[Saved entries]

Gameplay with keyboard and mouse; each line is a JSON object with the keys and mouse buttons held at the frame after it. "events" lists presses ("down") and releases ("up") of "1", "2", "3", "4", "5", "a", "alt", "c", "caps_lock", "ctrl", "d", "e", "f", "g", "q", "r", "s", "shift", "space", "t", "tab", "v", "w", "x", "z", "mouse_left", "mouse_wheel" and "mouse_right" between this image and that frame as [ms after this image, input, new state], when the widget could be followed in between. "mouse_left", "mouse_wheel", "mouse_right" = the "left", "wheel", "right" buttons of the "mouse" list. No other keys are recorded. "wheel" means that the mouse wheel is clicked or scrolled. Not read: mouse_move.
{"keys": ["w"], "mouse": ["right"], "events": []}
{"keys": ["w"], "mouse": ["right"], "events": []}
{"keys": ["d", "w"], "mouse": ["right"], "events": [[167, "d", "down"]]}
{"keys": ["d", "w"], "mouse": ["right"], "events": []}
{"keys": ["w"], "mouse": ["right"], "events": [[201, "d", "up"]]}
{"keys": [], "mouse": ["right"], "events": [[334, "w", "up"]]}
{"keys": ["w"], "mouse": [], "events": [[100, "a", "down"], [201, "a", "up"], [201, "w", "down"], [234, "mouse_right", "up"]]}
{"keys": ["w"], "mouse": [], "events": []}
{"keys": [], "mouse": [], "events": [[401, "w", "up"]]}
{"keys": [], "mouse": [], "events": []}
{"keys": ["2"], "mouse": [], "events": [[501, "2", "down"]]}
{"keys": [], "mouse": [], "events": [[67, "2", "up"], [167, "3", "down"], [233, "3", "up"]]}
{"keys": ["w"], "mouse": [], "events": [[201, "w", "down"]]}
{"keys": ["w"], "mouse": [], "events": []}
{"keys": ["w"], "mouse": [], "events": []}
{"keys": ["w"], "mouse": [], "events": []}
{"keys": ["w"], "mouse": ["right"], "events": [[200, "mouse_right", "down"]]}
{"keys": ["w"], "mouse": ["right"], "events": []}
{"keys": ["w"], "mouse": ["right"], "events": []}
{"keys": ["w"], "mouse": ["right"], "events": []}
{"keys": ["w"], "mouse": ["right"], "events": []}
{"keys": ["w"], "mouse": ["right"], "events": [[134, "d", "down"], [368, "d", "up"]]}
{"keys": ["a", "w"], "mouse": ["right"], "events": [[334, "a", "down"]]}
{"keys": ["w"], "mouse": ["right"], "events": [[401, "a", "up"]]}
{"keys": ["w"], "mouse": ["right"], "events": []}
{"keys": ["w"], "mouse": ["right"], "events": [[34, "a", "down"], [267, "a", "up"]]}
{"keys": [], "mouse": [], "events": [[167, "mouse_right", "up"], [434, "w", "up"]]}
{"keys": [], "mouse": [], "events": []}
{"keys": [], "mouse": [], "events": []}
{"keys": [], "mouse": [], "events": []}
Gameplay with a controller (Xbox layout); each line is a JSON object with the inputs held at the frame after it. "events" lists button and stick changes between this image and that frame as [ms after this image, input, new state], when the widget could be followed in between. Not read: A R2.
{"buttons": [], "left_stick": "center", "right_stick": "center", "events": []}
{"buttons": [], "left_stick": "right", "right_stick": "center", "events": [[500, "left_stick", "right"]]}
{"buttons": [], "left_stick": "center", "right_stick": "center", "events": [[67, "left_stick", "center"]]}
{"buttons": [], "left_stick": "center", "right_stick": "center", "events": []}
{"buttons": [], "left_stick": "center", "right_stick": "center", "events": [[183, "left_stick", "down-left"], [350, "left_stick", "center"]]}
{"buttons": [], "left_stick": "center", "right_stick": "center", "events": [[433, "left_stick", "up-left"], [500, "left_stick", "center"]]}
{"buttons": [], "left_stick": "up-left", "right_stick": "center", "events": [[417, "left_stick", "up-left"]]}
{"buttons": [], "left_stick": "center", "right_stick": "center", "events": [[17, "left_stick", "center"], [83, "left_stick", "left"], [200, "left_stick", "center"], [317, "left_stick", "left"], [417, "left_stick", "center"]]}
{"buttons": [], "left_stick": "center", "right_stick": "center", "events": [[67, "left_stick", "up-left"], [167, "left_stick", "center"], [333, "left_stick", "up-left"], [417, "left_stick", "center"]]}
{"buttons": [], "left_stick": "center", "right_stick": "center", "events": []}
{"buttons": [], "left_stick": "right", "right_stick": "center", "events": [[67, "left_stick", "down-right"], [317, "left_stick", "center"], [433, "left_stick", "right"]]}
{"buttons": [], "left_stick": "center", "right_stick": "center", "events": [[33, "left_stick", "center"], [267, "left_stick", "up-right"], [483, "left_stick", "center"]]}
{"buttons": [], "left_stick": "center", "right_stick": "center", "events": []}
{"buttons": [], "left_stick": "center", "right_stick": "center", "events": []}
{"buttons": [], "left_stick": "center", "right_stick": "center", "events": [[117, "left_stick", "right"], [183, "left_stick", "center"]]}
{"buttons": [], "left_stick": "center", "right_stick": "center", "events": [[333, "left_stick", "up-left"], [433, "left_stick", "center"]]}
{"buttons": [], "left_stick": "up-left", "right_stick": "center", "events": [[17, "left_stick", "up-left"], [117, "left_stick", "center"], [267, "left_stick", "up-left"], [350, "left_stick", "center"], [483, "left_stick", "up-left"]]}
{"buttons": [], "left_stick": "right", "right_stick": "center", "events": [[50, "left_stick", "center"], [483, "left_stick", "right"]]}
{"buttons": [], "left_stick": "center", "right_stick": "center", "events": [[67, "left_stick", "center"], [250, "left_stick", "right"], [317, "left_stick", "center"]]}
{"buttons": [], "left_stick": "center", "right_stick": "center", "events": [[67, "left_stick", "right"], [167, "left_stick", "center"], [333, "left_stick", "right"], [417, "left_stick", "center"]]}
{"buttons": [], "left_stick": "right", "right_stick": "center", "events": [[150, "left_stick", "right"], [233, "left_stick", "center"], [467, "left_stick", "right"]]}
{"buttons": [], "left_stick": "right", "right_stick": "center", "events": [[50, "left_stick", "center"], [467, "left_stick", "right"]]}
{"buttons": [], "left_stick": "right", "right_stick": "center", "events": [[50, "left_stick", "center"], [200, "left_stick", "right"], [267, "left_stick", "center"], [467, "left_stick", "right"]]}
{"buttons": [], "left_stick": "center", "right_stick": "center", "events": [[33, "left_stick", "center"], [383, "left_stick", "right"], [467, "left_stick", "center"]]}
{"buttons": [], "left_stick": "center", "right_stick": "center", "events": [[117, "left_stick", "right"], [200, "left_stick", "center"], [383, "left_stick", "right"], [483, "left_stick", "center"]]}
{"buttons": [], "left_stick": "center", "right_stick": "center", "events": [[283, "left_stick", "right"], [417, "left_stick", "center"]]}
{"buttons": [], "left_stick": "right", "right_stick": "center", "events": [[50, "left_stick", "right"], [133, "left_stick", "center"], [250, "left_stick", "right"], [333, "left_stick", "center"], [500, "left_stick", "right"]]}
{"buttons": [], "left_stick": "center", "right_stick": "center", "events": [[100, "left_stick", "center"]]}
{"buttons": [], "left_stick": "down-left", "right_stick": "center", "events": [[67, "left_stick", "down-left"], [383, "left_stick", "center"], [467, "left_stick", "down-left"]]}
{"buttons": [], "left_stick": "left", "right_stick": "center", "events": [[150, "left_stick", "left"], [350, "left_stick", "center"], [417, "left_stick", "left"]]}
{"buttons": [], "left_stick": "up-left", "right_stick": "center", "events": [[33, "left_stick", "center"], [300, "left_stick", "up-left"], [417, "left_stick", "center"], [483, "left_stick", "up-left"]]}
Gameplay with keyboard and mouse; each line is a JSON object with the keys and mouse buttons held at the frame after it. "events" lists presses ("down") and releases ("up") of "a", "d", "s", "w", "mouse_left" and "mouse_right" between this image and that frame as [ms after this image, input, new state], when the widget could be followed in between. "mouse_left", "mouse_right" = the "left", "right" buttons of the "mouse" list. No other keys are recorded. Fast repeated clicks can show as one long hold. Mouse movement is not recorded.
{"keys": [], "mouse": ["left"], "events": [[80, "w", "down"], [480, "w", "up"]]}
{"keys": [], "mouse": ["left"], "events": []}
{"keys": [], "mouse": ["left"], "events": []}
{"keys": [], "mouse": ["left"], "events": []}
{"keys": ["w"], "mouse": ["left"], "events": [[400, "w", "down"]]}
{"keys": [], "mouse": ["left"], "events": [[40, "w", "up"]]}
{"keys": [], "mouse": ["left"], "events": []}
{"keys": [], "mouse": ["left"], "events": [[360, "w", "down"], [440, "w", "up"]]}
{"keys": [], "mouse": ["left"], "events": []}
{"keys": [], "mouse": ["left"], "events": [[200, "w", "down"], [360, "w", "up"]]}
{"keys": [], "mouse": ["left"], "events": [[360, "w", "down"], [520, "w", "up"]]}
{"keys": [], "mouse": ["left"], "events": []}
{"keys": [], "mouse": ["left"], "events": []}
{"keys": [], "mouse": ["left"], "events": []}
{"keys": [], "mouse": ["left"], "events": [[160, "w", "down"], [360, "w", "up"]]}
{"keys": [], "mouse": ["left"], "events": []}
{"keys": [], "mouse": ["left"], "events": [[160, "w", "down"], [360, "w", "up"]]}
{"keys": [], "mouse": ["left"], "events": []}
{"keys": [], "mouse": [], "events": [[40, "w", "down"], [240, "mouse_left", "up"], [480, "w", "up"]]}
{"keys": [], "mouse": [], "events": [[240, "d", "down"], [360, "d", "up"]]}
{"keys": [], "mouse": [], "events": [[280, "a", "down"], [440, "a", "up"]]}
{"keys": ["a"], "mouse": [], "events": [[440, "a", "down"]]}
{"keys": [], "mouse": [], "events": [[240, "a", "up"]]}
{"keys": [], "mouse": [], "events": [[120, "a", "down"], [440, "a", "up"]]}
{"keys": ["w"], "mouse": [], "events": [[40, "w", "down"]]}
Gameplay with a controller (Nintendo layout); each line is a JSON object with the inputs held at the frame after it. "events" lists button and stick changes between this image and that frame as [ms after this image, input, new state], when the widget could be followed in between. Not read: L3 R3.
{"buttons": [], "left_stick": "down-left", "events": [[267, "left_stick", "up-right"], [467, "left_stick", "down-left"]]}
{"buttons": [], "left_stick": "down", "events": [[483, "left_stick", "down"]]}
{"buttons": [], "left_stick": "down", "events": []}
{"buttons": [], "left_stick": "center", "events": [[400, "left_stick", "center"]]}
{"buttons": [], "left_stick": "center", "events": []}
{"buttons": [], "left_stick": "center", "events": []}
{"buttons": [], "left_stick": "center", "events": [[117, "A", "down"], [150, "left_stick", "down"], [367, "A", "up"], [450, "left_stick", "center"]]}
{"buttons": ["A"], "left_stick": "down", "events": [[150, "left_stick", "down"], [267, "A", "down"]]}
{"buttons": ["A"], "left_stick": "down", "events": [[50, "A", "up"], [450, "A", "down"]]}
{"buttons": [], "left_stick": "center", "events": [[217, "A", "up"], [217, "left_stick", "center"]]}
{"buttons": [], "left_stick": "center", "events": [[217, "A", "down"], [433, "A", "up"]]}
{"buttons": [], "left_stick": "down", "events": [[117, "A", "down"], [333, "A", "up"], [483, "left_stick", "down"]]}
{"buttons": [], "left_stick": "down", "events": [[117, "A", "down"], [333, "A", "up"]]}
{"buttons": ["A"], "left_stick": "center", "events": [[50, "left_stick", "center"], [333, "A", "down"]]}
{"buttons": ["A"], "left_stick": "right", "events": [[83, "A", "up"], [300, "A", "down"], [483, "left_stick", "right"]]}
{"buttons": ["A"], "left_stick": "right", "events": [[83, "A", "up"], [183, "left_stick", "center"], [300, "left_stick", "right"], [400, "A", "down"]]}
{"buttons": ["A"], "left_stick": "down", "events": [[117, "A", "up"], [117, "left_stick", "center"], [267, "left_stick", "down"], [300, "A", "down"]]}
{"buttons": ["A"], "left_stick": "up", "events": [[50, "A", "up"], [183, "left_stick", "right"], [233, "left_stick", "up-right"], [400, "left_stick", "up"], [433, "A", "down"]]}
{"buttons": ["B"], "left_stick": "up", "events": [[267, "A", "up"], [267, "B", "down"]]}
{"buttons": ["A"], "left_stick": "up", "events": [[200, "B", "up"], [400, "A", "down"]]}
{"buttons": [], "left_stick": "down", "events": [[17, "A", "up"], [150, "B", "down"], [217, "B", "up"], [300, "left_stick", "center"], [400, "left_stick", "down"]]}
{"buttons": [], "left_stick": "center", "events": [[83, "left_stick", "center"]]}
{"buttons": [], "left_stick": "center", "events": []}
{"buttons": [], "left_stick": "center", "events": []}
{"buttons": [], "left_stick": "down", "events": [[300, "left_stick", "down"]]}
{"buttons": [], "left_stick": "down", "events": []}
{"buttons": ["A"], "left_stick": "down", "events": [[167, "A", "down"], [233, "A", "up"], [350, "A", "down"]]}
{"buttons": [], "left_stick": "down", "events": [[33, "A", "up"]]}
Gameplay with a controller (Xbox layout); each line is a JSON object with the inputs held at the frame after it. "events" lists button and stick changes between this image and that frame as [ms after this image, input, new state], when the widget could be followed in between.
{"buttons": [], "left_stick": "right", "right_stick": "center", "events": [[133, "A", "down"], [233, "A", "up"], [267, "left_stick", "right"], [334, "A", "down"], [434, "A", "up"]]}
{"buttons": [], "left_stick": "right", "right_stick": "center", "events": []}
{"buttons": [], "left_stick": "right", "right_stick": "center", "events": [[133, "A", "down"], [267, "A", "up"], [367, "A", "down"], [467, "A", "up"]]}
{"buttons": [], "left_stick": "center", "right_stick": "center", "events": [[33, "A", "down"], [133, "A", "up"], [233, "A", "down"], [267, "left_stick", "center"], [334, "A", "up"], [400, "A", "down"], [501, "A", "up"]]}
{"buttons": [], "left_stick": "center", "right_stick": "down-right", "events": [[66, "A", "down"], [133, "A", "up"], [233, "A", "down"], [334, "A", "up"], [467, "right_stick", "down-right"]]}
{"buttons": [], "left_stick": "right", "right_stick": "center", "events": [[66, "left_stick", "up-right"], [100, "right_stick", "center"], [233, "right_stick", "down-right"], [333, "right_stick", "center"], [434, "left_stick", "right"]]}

▶ **Exercise instructions**:
Return only the number of lines in the records above that include the string "Xbox".

▶ **Answer below**:
2